This baby from RT Electronix is the antithesis of all those compressors out there with just a couple of dials on top. The Broadband compressor is all about control and versatility.

RT Electronix literature says,

"You’re a grown up and we believe you can turn your own knobs!"

You get manual control of Threshold, Ratio, Attack, Release, makeup Gain, and wet/dry mix (parallel compression). That's just the dials! Add in some tone sculpting 3-way switches and you've really got one versatile device on your hands. If that weren't enough an Auto/Manual switch and a switch to push the compression a bit harder is some special sauce on top of an already killer tone machine.

Then there is the retro vibe VU meter indicating gain reduction relative to 0. It does look pretty cool and is back lit for easy viewing even in dark settings.

Let's start with the controls.

### Problem details
Summarize the compressor review in two sentences. The lines that come next play no part in the work.

### Source information
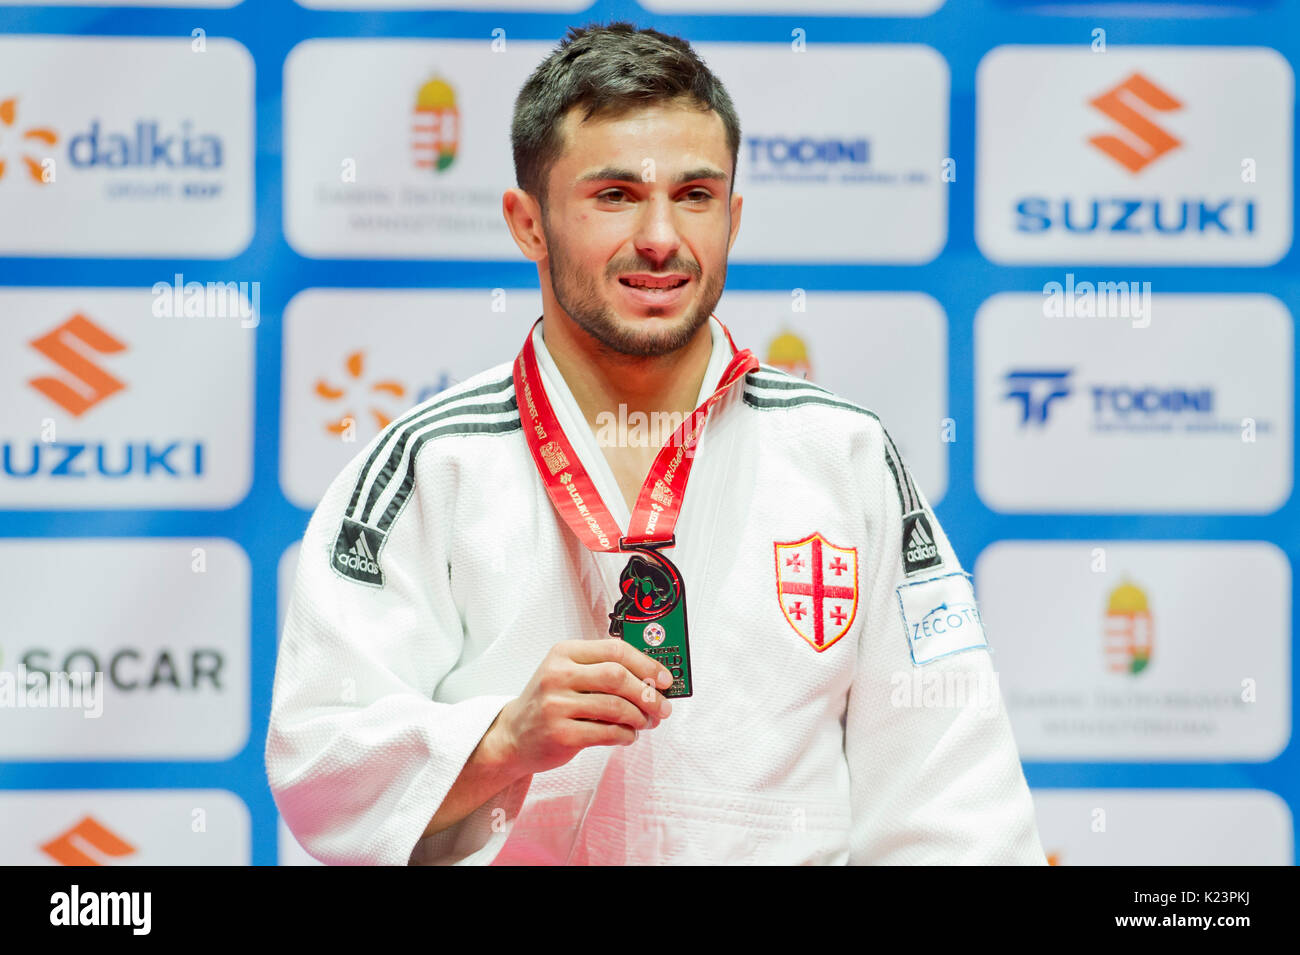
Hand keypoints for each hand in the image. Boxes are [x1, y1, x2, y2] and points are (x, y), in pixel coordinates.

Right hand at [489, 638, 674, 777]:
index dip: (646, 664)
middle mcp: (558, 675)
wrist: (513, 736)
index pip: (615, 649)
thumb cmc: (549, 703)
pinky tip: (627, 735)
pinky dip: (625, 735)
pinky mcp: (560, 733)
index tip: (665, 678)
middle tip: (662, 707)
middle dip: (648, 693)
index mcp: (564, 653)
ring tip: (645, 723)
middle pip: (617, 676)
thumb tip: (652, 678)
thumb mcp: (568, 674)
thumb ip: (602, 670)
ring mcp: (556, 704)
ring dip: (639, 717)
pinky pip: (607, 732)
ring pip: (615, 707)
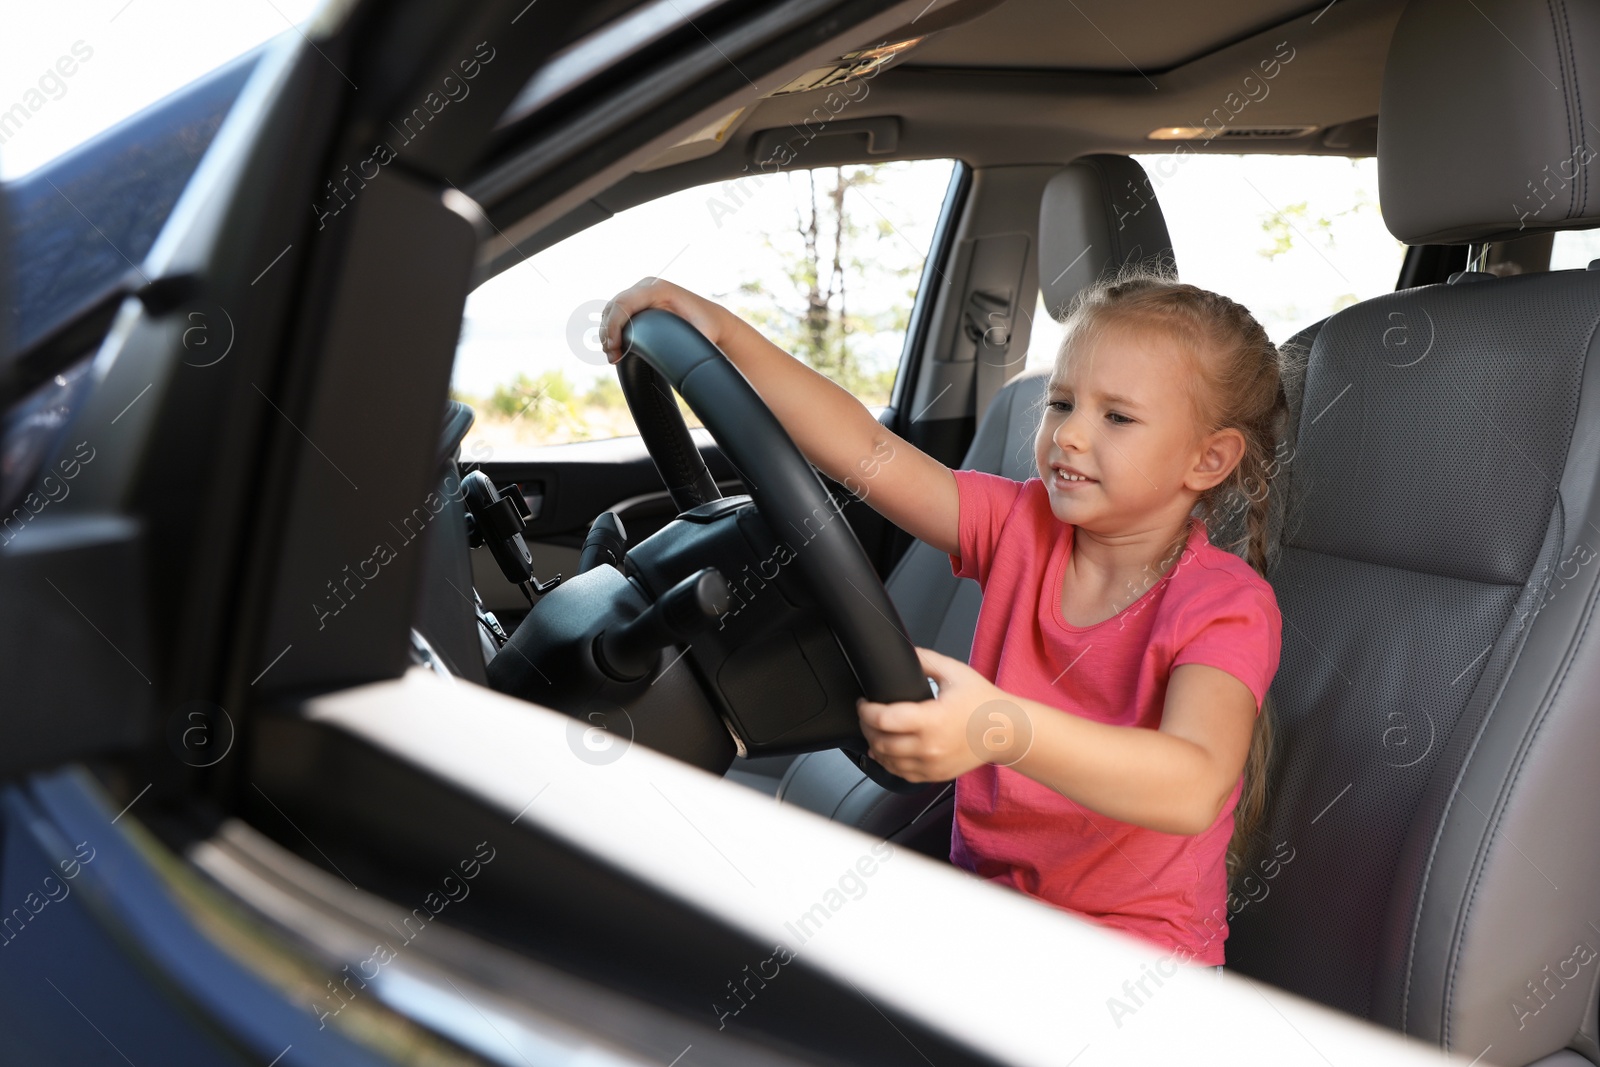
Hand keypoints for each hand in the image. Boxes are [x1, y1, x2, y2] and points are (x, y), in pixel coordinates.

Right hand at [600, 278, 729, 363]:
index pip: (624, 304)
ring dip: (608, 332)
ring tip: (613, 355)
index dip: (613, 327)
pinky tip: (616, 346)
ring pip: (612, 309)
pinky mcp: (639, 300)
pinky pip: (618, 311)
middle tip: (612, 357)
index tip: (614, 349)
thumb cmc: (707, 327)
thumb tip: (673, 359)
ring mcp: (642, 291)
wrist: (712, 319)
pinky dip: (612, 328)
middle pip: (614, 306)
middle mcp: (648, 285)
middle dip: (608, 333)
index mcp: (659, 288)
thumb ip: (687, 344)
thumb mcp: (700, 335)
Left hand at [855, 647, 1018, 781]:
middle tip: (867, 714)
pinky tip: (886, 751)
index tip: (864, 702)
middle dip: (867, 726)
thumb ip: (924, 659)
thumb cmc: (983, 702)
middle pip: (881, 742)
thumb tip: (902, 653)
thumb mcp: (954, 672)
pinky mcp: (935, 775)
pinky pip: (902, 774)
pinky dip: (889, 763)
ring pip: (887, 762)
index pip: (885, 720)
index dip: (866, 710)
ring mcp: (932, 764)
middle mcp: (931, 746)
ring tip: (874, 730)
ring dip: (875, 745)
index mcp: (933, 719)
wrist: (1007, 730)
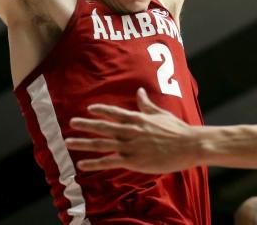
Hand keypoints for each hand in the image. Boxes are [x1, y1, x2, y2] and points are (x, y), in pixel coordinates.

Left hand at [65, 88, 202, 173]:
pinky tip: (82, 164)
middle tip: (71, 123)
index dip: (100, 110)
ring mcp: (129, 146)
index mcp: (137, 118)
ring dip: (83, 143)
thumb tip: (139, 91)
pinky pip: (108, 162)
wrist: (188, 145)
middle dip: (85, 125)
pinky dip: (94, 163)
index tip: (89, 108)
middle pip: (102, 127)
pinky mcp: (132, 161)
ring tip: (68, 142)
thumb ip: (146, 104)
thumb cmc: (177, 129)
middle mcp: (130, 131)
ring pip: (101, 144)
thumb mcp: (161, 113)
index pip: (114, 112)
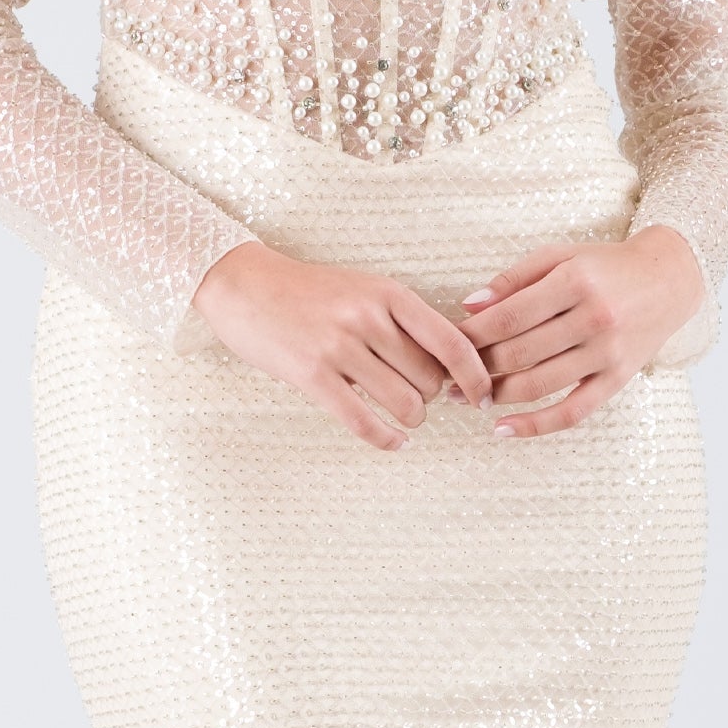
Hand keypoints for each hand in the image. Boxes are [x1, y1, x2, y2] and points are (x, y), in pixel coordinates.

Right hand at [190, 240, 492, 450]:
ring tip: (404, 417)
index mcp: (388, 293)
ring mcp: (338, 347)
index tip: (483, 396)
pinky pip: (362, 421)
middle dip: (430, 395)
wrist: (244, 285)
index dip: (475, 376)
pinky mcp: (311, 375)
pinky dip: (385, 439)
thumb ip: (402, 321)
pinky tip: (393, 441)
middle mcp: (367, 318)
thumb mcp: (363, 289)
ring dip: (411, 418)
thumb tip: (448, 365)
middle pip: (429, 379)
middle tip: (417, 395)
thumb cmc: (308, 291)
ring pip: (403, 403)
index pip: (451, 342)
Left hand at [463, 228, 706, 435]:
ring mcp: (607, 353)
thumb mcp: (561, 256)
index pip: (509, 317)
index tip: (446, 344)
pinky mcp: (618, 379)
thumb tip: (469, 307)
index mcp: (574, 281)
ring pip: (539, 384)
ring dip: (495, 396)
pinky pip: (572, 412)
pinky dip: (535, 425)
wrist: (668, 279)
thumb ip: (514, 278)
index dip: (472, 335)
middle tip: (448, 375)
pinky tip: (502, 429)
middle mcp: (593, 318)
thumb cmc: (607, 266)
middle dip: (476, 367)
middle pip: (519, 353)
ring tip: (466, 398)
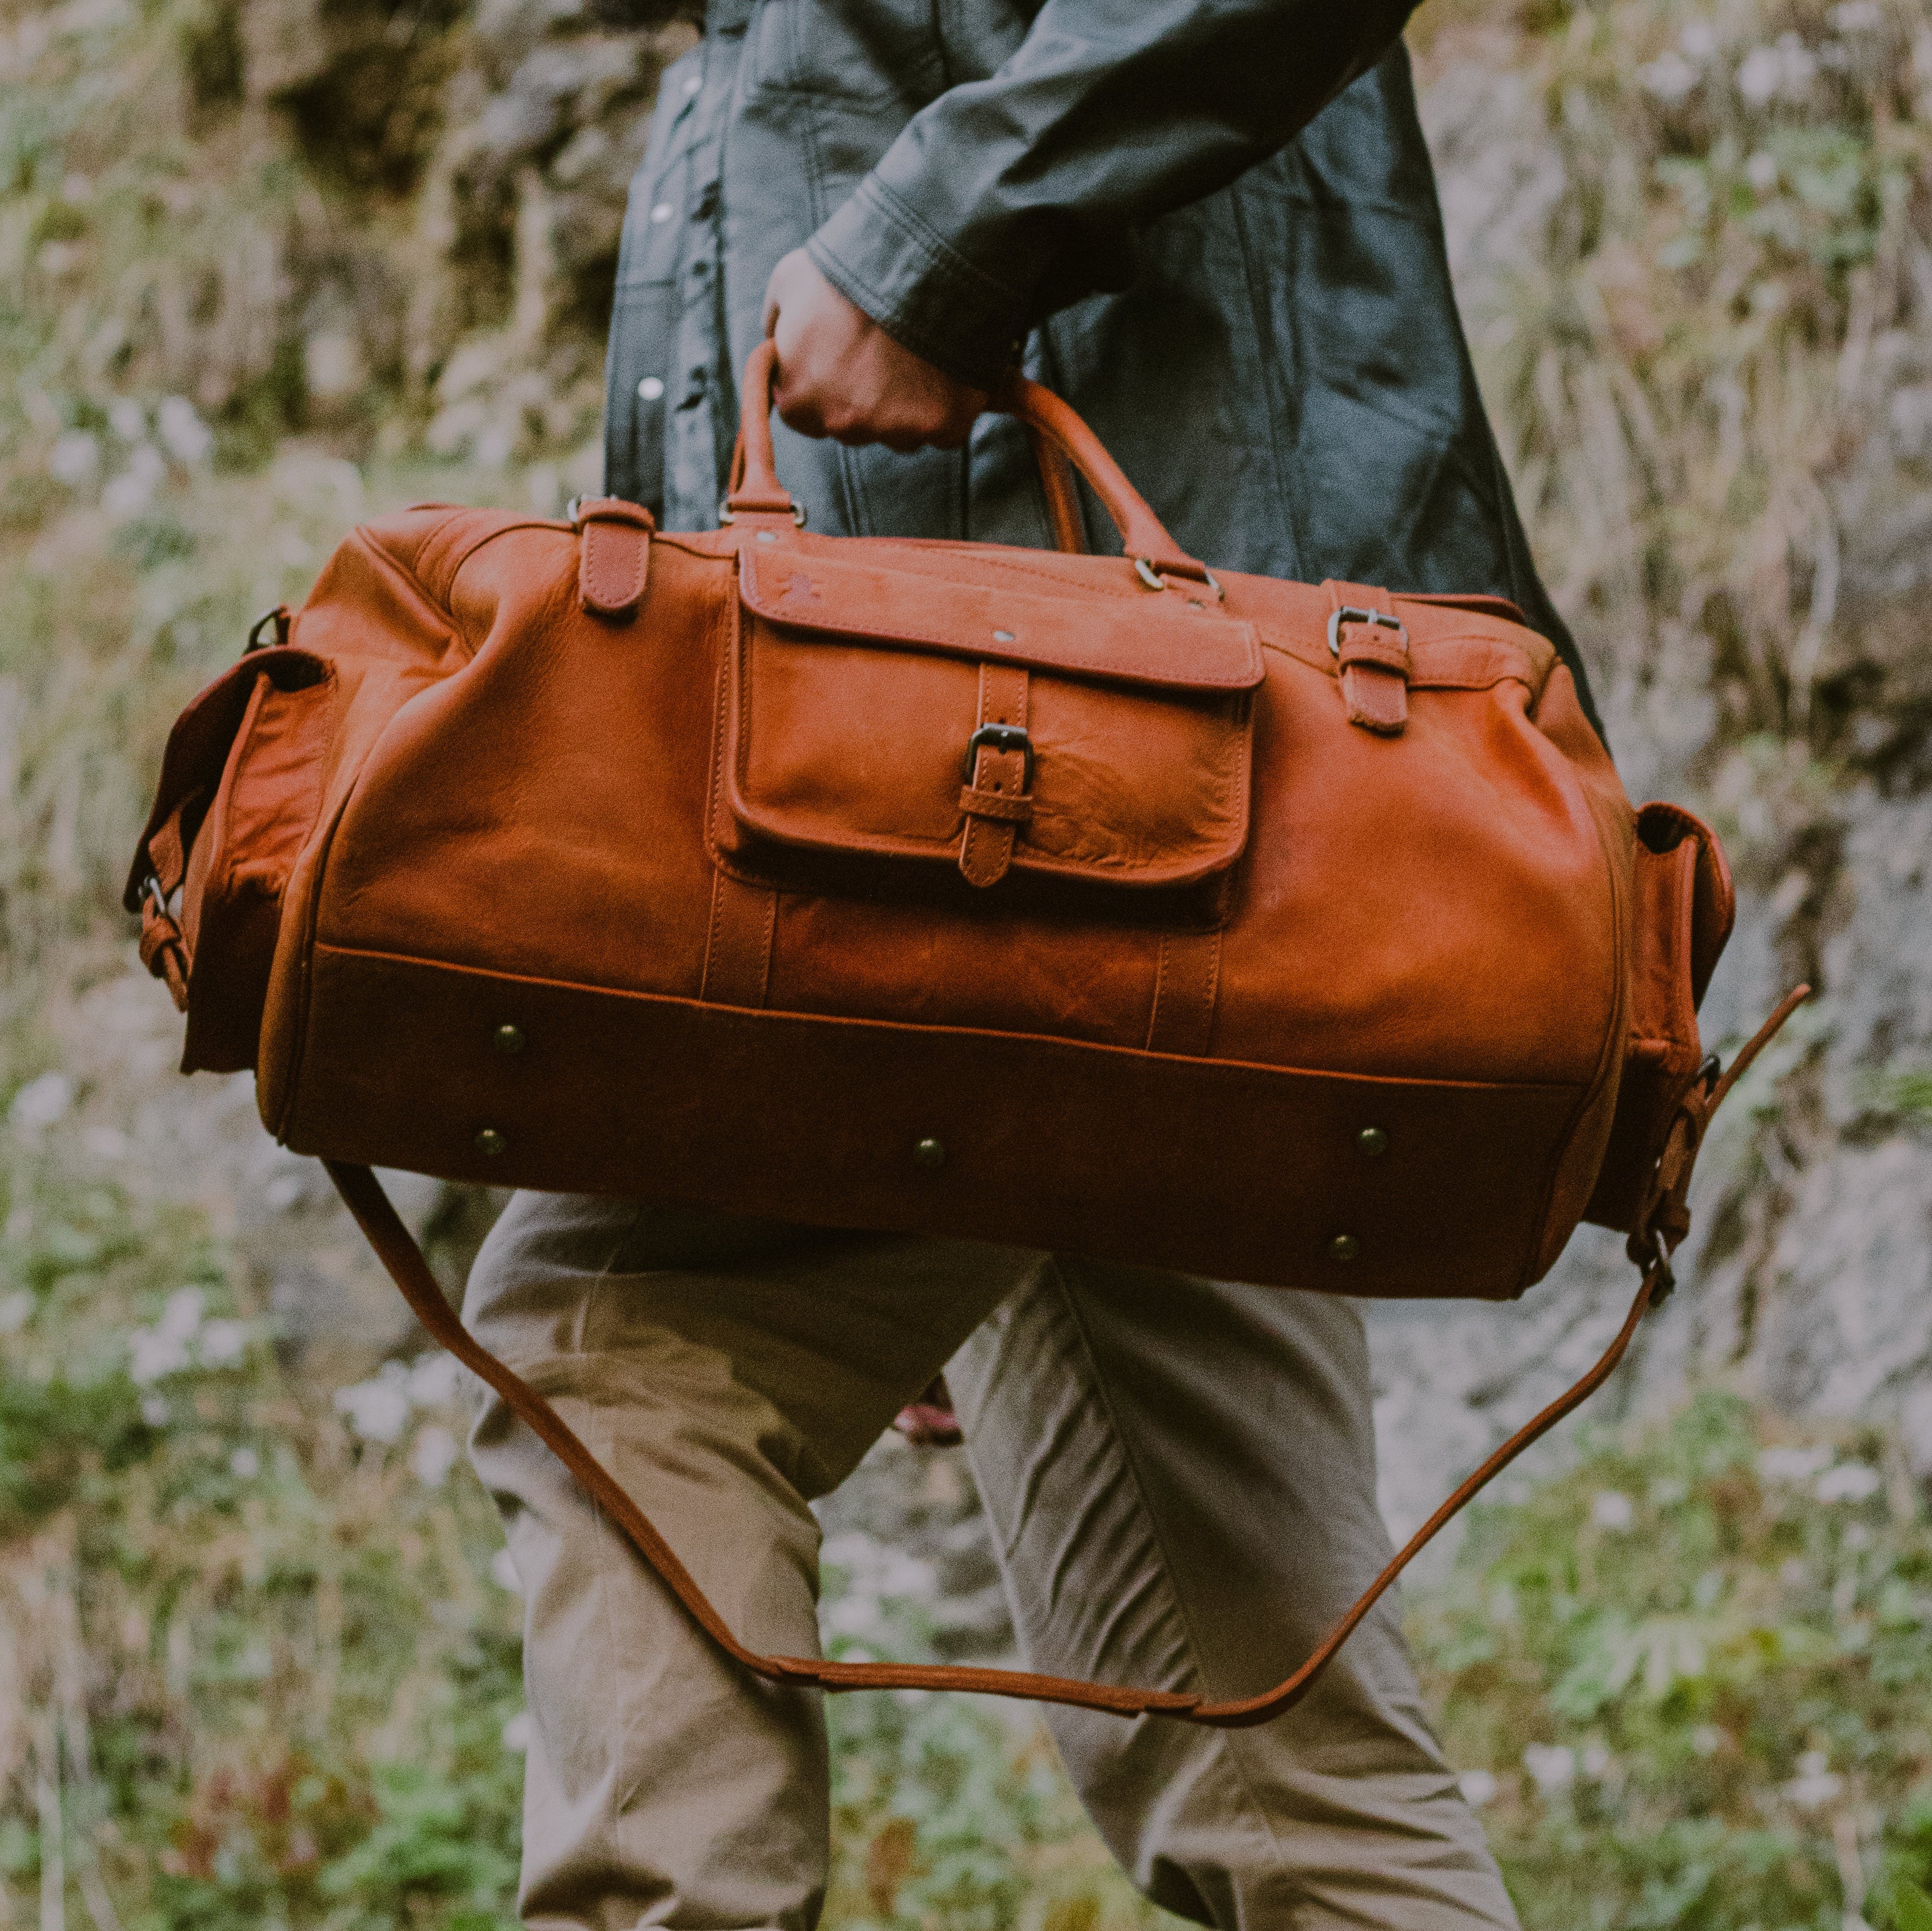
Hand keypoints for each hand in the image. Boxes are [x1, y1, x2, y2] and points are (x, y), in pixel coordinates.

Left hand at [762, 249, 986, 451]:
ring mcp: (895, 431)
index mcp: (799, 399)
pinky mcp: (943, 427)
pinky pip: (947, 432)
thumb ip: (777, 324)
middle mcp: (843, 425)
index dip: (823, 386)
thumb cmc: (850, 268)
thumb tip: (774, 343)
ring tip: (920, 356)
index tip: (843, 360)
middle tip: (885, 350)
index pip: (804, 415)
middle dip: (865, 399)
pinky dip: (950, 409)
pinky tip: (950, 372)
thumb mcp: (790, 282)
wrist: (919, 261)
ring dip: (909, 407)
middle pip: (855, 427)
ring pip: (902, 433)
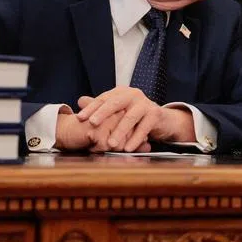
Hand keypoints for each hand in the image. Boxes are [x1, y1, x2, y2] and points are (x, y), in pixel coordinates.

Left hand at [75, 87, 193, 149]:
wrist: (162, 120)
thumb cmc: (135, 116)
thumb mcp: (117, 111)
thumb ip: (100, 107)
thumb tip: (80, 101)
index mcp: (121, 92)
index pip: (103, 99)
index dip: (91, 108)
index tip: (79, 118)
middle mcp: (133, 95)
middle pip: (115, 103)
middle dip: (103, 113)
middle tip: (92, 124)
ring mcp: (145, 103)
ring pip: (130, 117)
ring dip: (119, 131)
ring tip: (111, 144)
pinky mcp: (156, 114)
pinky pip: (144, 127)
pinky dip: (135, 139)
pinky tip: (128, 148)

### Answer for this exercise
The Broadband compressor from RT Electronix is built for control and versatility, with manual dials for threshold, ratio, attack, release, makeup gain, and wet/dry mix. It adds 3-way tone-sculpting switches, an Auto/Manual switch, a switch that pushes the compression harder, and a backlit retro VU meter showing gain reduction relative to 0.